Vendo as coisas pelo lado contrário, os 30 anos a seguir à II Guerra Mundial foram um período de crescimento da intervenção económica do estado em geral, por um lado, e de redução das barreiras ao comércio internacional (dentro, claro, do "bloco ocidental") - tal até era designado por "Keynes at home, Smith abroad".

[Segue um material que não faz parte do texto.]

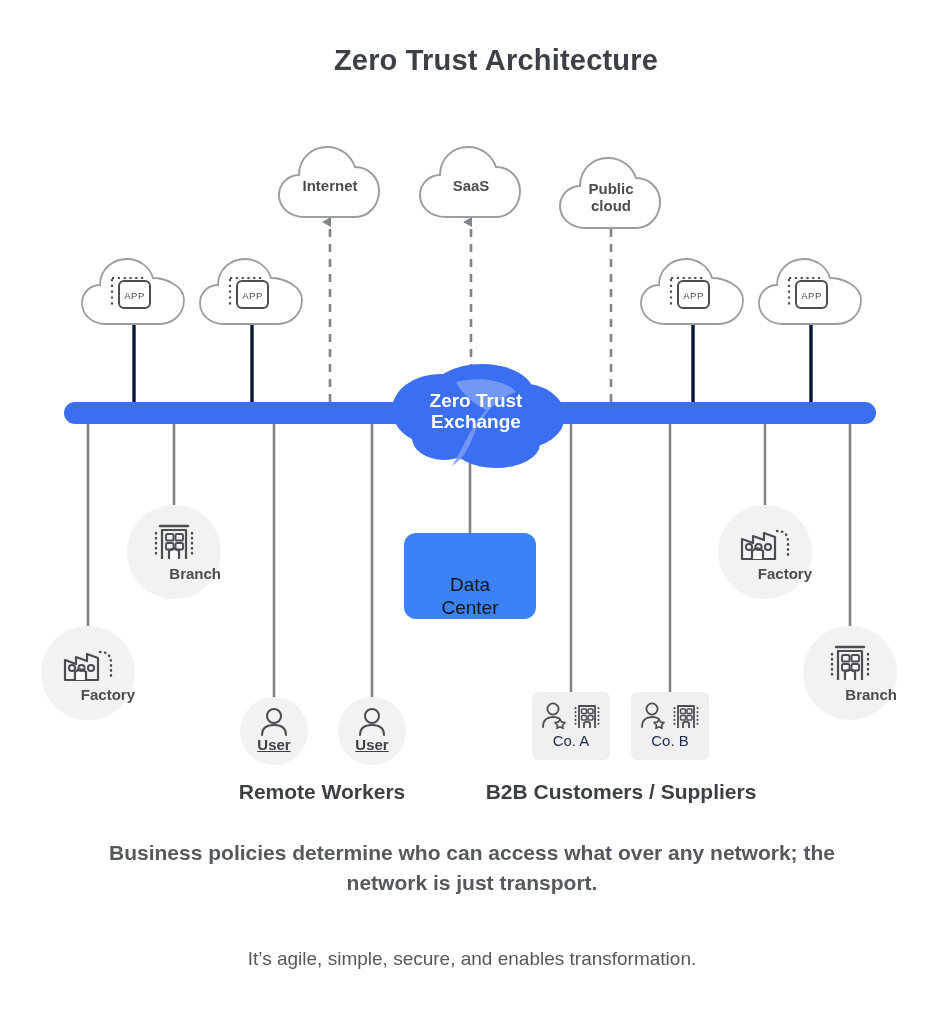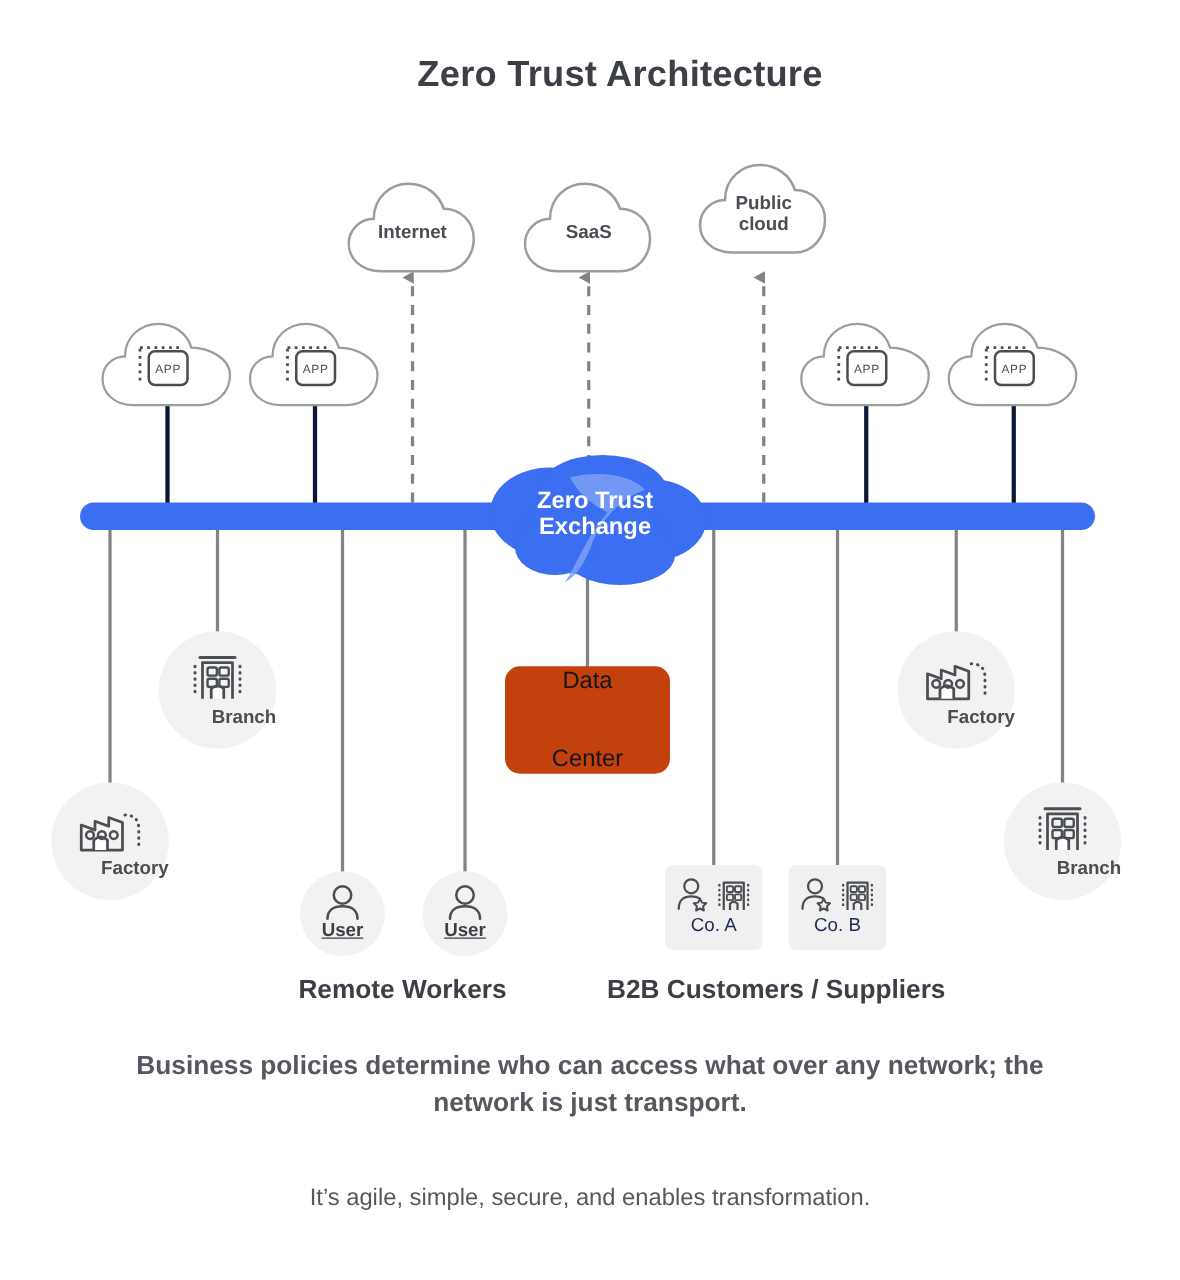--- a/index.html
+++ b/index.html
@@ -162,7 +162,7 @@
     <div class="lbl">SaaS</div>
   </div>
 
-  <div class="node destcloud" style="left:556px;top:124px">
+  <div class="node destcloud" style="left:556px;top:150px">
     <svg width="110" height="88" viewBox="0 0 110 88">
       <path d="M30 78 C13 78 4 67 4 56 C4 45 13 36 24 36 C24 19 37 8 52 8
                C65 8 76 16 80 28 C93 28 104 38 104 52 C104 66 94 78 80 78 Z" fill="#ffffff" stroke="#9a9da1" stroke-width="2"></path>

Fazendo uma análise talvez um bocado marxista, explicando as ideias pelos interesses económicos, até pode fazer sentido que por vezes a defesa do liberalismo económico interno venha junto com a defesa do protecionismo - basicamente, sectores produtores de bens transacionáveis com baixo valor acrescentado são os que são mais ameaçados, tanto pela concorrência estrangeira, como pela regulamentação laboral e ambiental (e se calhar também são os que têm menos a ganhar com o aumento da procura, pelo que também têm menos razão para apoiar politicas keynesianas); em compensação, os sectores de alta tecnologia provavelmente conseguem mais facilmente suportar os custos das regulamentações e também são os que mais beneficiam da globalização; quanto ao sector dos serviços está por natureza protegido da concorrência externa (não tendo assim necessidade de proteções adicionais), e é o que mais tem a ganhar com o aumento da procura interna (logo, com politicas keynesianas), e, já agora, também é pouco afetado pela regulação ambiental.

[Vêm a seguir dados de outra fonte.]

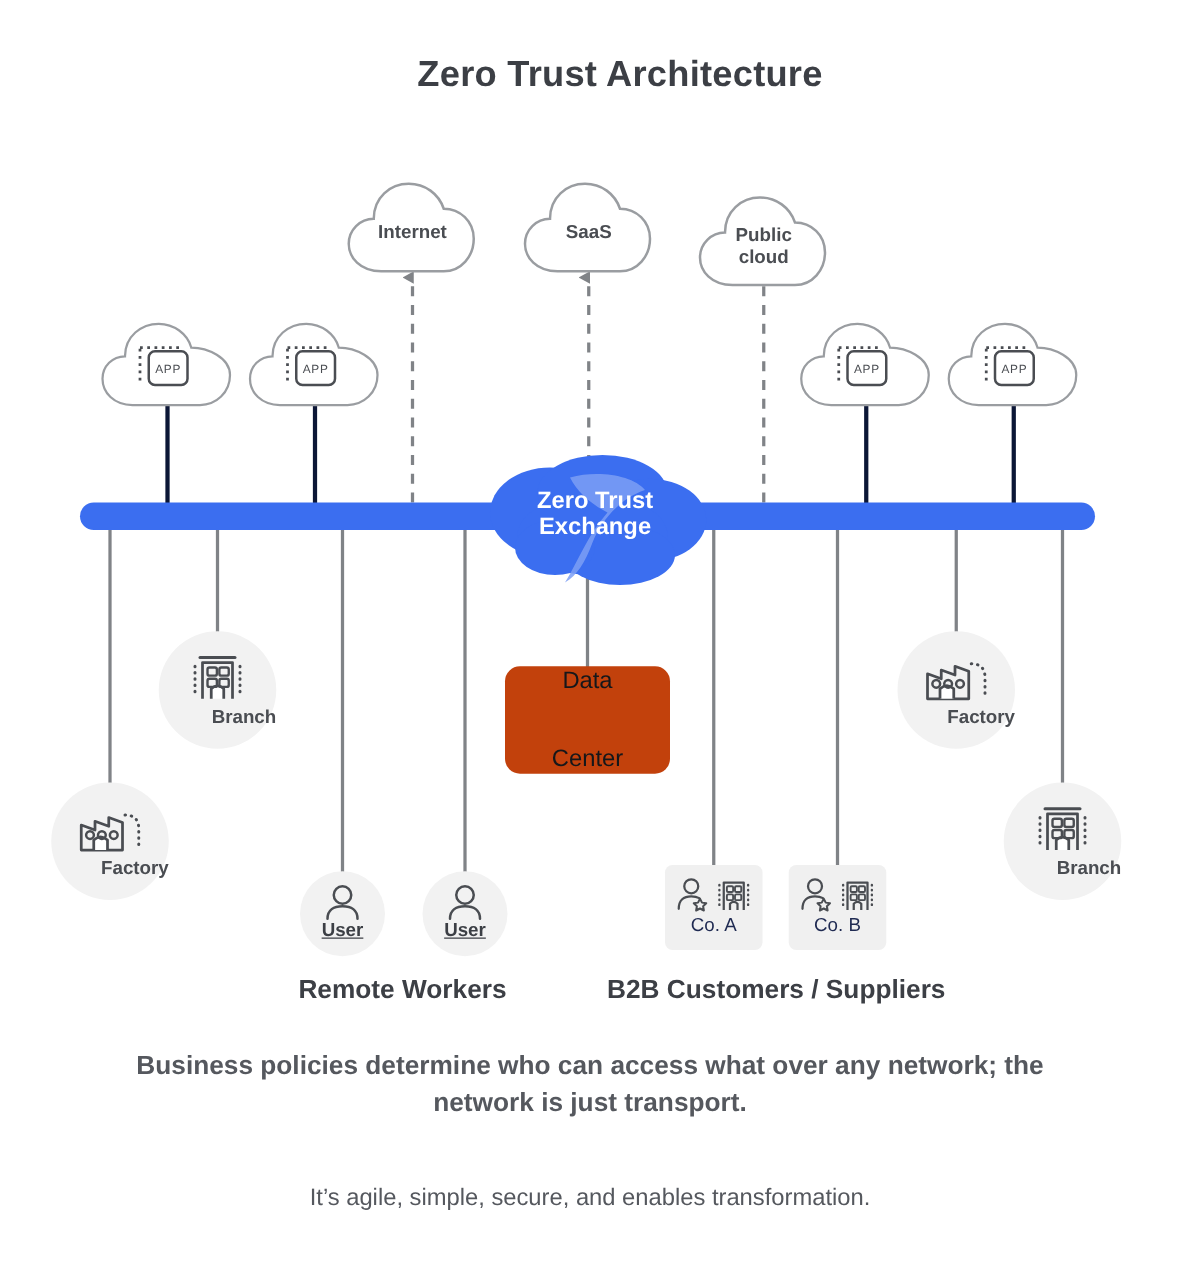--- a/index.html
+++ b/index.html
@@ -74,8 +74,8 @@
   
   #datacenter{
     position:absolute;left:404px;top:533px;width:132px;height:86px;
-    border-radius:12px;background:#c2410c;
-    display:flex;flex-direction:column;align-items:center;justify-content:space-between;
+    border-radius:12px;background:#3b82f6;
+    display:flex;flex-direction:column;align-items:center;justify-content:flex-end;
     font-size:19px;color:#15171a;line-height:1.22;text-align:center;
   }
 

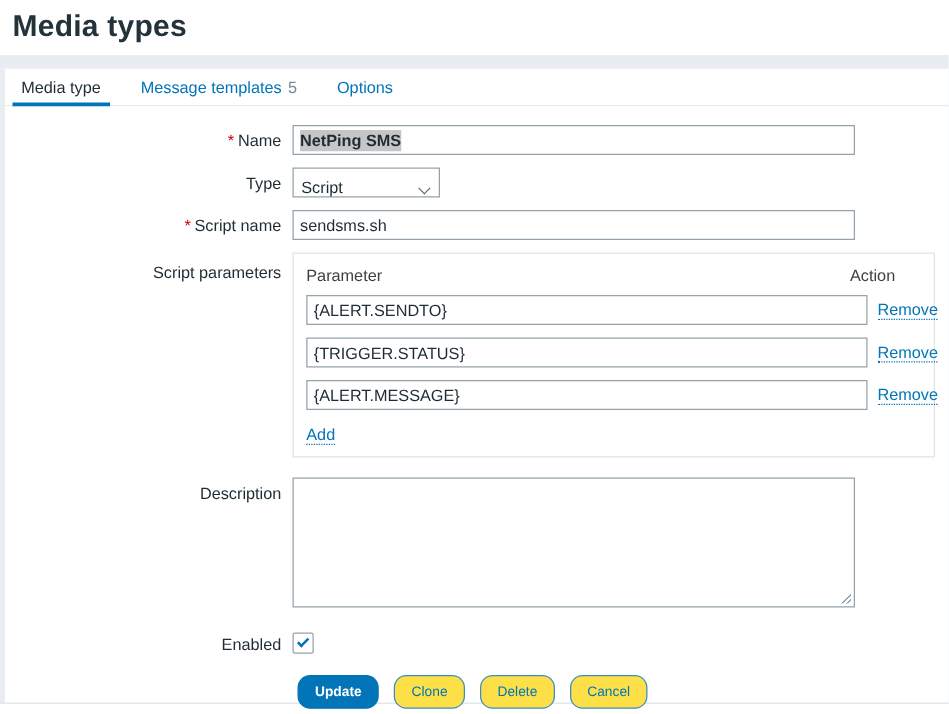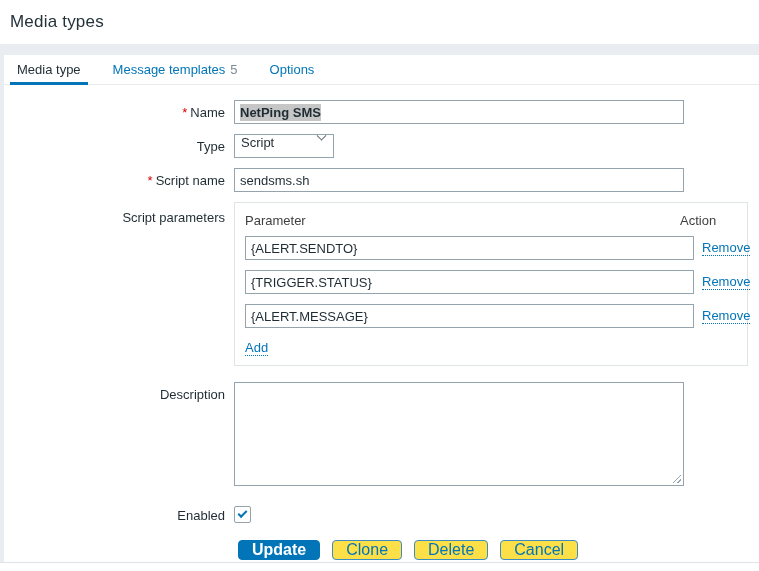--- a/index.html
+++ b/index.html
@@ -14,7 +14,7 @@
   }
   
   .page-header { height: 44px; background: #fff; display: flex; align-items: center; }
-  .page-title { font-size: 17px; font-weight: 400; color: #24323a; margin-left: 10px; letter-spacing: .2px; }
+  .page-title { font-size: 24px; font-weight: 700; color: #24323a; margin-left: 10px; letter-spacing: .2px; }
   .bg-band { height: 11px; background: #e9edf1; }
   
   .content-wrap { background: #e9edf1; border-bottom: 1px solid #dde3e6; }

Outra possível razão é que, no mundo real, a defesa do liberalismo económico vem muitas vezes misturado com a "ética do trabalho" - "cobrar impostos a quem trabalha para dar a vadiagem" ou "regras ambientais que não deixam trabalhar quem quer produzir"; como o protecionismo até vem normalmente com a mensagem "temos que produzir mais" (e muitas vezes destinado exatamente aqueles setores com mais conotação de trabalho pesado - agricultura, indústria tradicional - em detrimento de setores com a conotação de "pipis que querem é estar atrás do balcão ou sentados à secretária" - como muitos dos serviços) acaba por até ser atrativo para pessoas que noutros assuntos até são bastante liberais (provavelmente também é a razão porque muitas pessoas são mais contra o RSI do que contra os subsídios à agricultura - e, nos subsídios agrícolas, criticam sobretudo os subsídios para reduzir a produção - ou porque preferem subsídios às empresas que contratam em vez de subsídios de desemprego: economicamente todos são distorcedores e causadores de ineficiências, e também são todos resultado de coação - sendo financiados por impostos cobrados à força - mas muitas pessoas - a maioria? - acham que é moralmente diferente "subsidiar para trabalhar/produzir" e "subsidiar quem não trabalha/produz").